◆ **Work to complete**
Within the material below, count how many lines contain "задачи". Answer with only that number.

[Data records Boundary: Start]

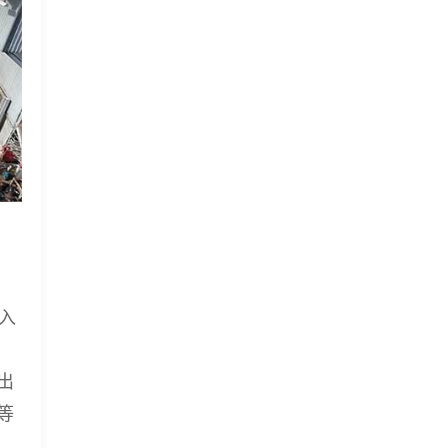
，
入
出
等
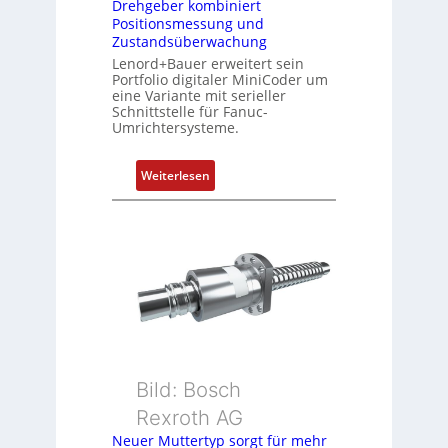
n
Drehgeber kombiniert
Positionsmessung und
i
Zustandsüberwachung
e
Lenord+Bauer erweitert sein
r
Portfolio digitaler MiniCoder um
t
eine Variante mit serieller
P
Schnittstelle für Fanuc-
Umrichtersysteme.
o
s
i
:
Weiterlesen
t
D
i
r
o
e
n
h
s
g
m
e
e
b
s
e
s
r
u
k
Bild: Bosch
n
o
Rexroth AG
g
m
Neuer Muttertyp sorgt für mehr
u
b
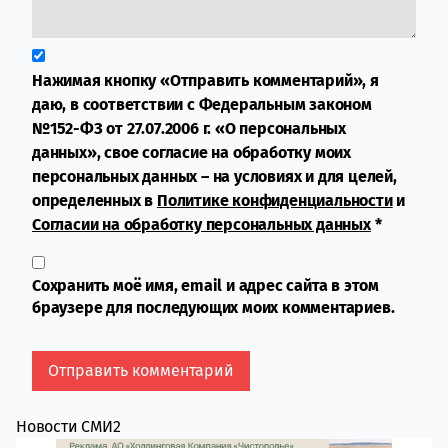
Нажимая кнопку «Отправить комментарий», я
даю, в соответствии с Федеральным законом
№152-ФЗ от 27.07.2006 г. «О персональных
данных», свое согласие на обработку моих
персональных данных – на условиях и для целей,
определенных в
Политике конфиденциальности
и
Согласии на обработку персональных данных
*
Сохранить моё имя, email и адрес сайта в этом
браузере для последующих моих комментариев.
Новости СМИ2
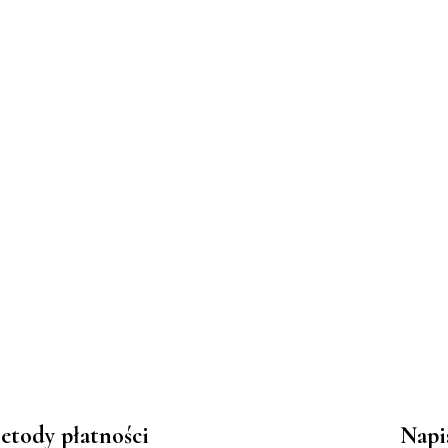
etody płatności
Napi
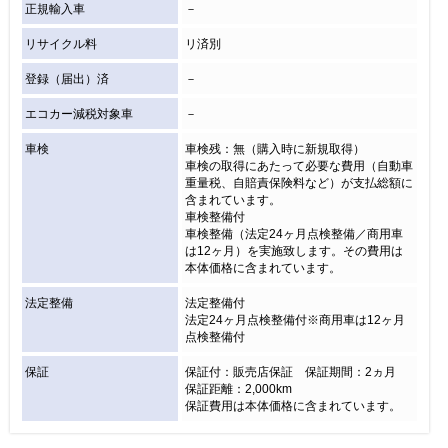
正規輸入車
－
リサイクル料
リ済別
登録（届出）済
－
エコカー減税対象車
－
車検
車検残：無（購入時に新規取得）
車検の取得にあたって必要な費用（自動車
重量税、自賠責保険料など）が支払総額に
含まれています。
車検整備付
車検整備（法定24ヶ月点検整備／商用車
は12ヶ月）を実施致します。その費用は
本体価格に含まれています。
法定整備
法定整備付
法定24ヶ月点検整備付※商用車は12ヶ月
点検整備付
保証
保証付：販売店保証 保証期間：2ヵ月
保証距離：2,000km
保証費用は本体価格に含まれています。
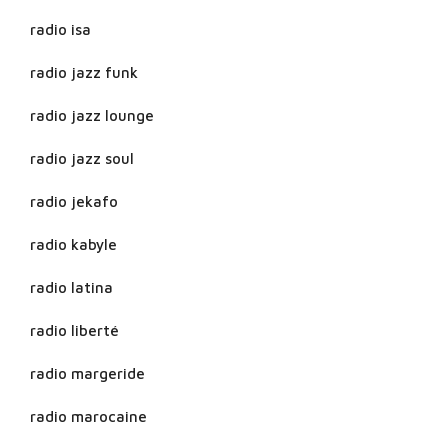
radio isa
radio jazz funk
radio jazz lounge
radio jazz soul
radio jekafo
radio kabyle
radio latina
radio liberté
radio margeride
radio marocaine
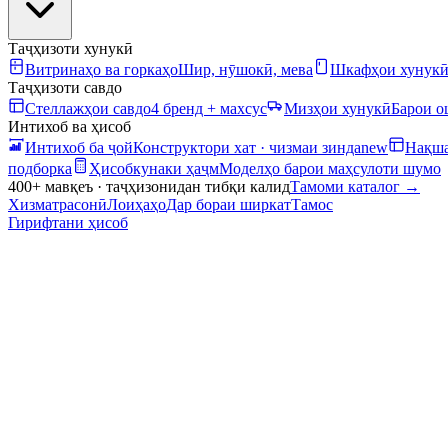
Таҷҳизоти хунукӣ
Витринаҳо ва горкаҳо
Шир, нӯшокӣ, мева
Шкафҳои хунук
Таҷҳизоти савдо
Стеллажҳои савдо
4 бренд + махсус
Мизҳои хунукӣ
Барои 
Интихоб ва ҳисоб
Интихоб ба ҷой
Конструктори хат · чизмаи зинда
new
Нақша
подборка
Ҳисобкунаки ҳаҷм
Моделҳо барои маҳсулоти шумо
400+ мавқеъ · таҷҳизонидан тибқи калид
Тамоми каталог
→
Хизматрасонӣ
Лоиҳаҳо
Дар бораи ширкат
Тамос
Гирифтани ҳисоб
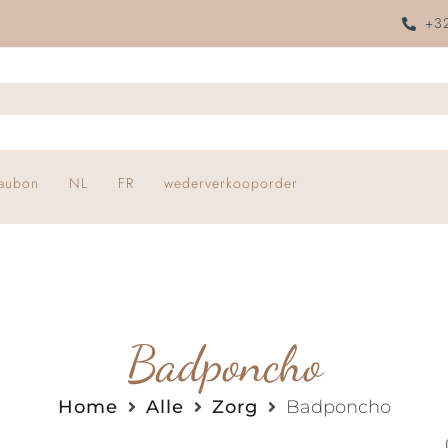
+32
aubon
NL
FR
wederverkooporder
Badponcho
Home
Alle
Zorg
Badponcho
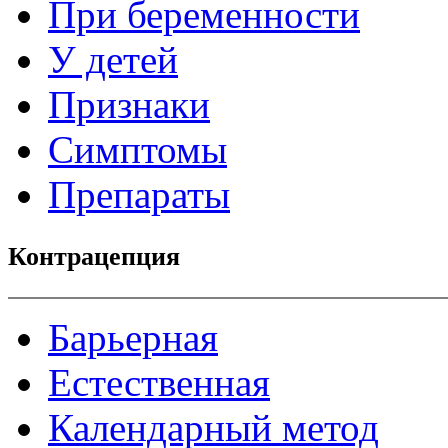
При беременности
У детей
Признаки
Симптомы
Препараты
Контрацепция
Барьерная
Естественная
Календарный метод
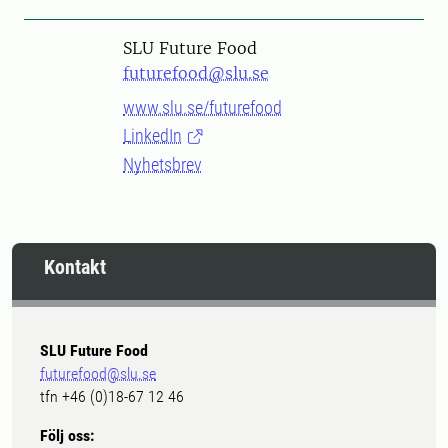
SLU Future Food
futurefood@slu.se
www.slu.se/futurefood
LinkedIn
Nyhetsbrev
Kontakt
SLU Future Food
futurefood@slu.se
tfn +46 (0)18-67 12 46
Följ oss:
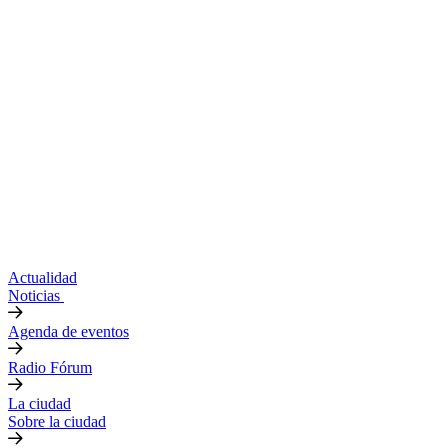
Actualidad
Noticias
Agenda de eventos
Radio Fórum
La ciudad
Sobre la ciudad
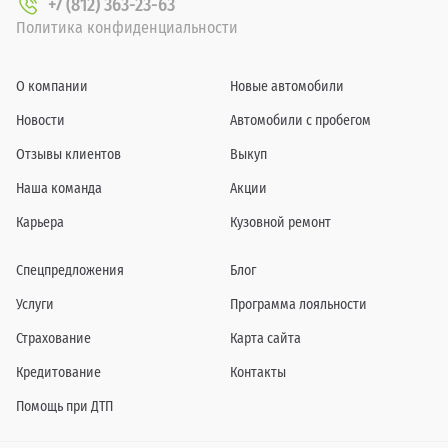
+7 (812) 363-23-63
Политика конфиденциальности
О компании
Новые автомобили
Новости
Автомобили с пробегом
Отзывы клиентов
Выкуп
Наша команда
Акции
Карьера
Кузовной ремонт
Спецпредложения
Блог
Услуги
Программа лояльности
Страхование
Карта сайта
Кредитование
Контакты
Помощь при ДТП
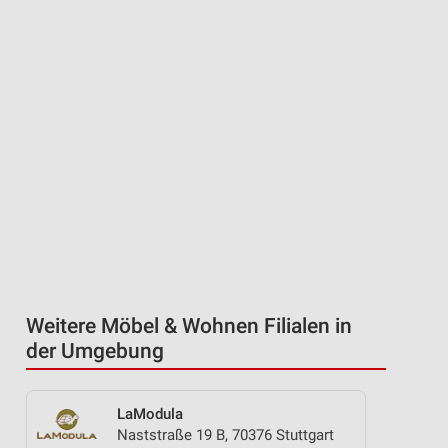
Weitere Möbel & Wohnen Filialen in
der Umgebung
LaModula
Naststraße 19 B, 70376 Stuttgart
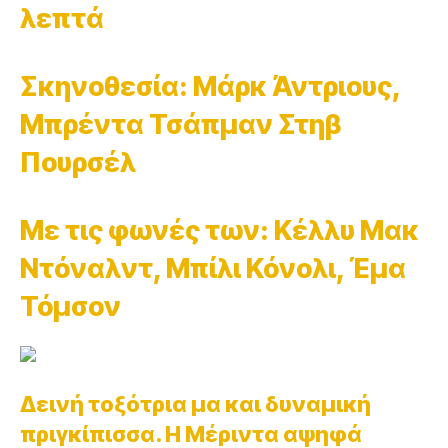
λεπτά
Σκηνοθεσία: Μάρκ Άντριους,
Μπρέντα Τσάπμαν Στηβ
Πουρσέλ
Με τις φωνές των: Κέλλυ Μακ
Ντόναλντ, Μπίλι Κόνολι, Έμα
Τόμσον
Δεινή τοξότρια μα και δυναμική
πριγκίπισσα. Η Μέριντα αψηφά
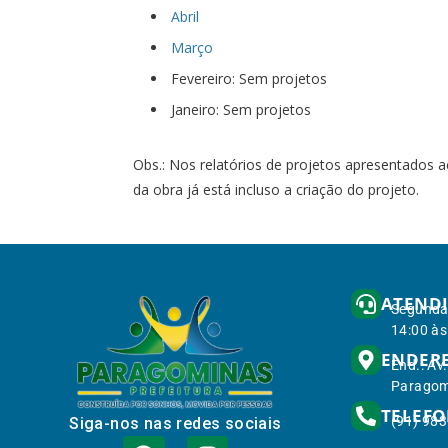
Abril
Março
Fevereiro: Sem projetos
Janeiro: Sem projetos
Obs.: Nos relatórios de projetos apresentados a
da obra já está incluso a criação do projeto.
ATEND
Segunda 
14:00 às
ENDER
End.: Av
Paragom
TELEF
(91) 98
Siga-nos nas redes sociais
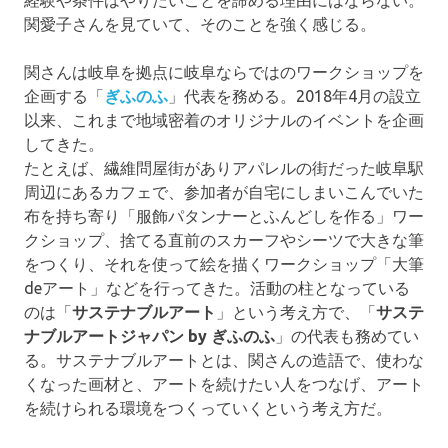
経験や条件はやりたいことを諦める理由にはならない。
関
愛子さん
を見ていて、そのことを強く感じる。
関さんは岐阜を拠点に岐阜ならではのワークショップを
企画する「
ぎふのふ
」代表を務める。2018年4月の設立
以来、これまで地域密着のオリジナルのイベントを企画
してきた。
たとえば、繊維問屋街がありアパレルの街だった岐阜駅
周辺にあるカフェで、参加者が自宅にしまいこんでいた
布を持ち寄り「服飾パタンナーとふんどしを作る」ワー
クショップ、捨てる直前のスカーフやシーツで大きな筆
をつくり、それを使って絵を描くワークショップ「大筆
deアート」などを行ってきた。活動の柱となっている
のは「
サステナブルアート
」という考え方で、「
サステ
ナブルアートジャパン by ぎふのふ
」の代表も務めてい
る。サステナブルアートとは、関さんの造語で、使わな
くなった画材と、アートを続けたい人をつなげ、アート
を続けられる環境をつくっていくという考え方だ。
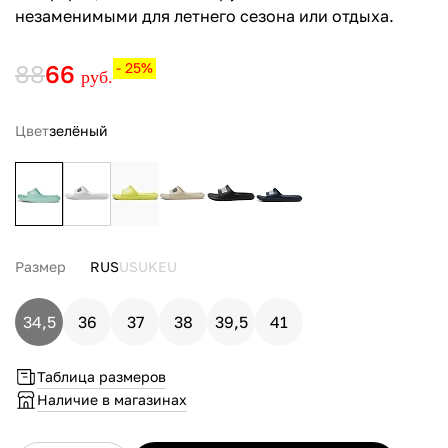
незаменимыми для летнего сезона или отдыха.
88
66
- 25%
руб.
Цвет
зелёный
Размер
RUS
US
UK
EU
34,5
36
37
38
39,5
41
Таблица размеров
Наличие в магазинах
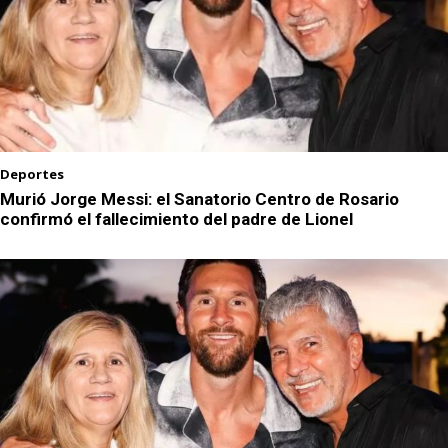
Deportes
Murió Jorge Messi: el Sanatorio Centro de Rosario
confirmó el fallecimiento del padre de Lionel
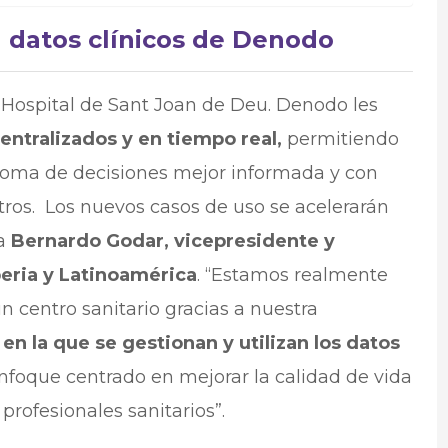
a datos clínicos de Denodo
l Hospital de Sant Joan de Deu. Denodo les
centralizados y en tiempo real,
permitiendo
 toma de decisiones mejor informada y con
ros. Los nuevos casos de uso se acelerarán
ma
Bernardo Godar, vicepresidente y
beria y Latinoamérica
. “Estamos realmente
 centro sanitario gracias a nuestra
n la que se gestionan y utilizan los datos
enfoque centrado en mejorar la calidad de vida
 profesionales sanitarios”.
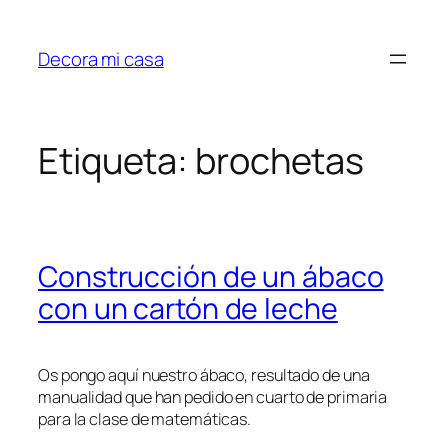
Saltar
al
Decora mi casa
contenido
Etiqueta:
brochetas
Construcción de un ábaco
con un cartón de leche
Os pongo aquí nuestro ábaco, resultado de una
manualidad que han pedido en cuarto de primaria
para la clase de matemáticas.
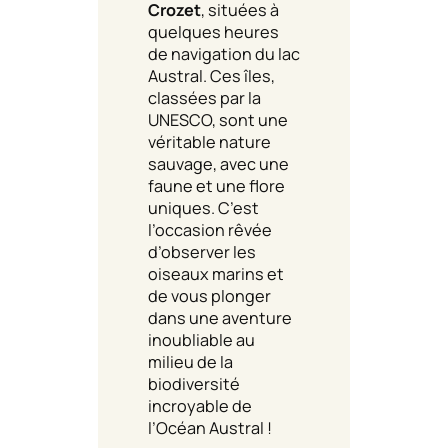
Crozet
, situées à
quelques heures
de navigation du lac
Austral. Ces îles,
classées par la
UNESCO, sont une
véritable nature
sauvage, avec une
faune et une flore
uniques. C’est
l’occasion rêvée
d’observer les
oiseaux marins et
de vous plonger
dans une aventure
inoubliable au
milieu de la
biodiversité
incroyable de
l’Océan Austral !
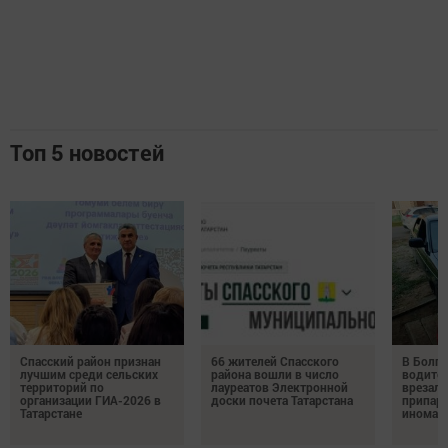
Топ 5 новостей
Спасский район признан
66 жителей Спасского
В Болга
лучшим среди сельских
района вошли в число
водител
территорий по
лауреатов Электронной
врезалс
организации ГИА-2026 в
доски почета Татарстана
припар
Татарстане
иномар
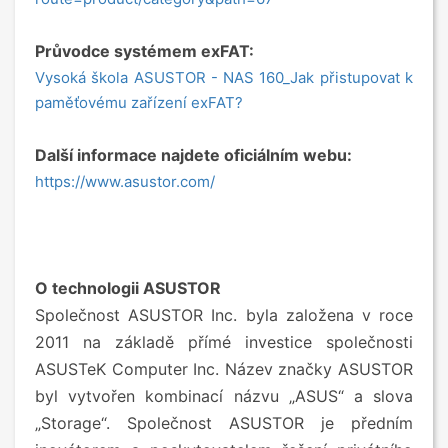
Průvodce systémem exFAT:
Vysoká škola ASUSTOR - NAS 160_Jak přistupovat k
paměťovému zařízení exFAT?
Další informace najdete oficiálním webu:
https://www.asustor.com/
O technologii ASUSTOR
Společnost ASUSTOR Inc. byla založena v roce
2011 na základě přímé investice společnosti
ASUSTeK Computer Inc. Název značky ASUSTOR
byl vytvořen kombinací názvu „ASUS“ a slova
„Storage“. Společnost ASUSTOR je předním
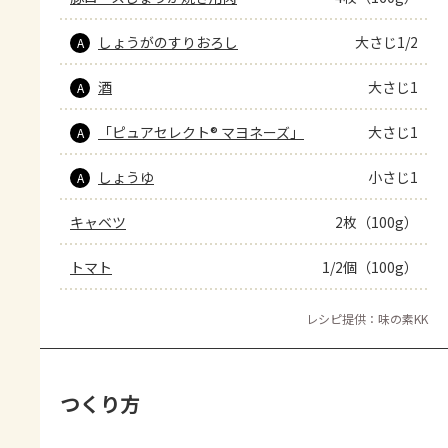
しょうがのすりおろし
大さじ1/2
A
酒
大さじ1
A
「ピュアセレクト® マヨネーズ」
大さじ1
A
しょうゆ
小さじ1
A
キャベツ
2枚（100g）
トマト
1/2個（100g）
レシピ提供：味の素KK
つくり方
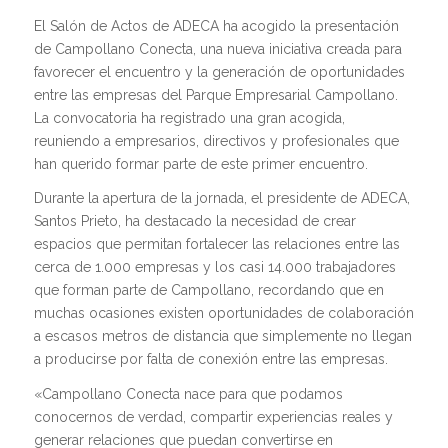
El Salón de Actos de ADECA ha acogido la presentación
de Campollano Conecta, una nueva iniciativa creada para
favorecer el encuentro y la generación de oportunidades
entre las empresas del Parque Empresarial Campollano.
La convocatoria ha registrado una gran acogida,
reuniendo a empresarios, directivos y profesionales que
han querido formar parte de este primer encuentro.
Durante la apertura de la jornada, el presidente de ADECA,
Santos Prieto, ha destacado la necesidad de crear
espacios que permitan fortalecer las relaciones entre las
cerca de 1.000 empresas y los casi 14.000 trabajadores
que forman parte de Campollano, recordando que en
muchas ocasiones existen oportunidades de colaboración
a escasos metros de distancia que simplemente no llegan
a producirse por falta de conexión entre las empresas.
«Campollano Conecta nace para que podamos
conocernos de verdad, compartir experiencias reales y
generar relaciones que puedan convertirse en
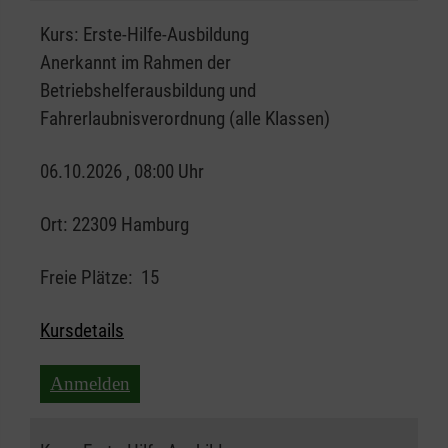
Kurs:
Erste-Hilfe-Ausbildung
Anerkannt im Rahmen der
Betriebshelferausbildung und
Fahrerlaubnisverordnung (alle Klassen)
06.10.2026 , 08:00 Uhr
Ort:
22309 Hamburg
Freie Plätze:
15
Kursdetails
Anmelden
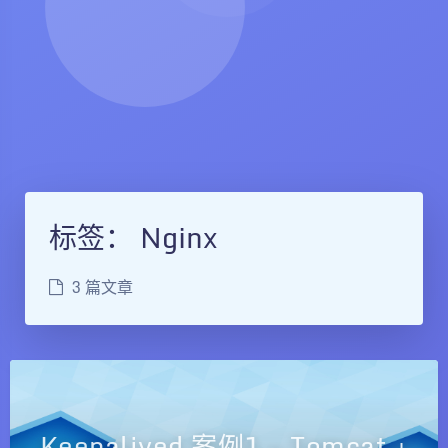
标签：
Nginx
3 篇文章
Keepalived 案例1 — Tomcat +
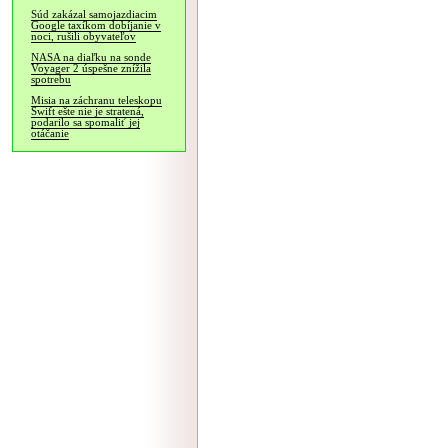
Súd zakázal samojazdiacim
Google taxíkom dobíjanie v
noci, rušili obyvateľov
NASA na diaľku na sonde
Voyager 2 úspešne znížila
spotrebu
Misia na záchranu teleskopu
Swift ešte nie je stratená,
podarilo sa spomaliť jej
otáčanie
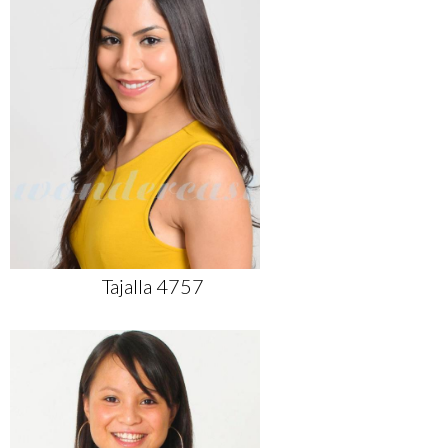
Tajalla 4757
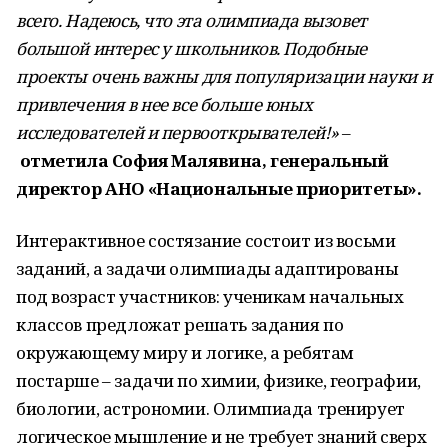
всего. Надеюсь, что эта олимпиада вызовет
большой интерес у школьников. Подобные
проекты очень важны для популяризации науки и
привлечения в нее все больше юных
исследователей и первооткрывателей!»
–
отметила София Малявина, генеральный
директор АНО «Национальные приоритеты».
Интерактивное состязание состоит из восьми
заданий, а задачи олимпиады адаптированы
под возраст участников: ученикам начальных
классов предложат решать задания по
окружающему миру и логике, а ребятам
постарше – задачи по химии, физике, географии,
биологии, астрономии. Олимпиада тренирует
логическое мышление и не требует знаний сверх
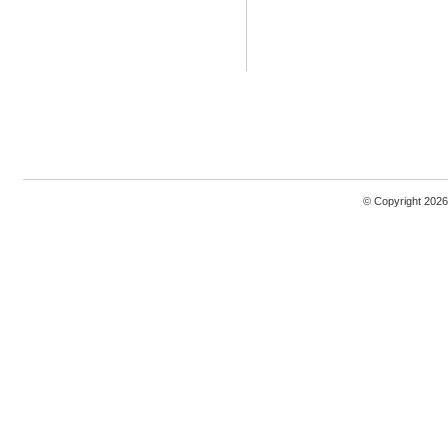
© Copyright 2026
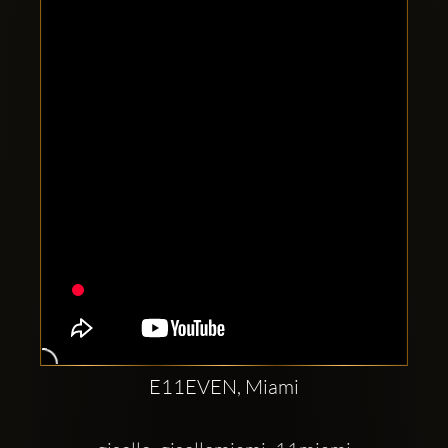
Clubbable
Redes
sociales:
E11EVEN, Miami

[Data records Boundary: End]

◆ **Solution for this problem**
2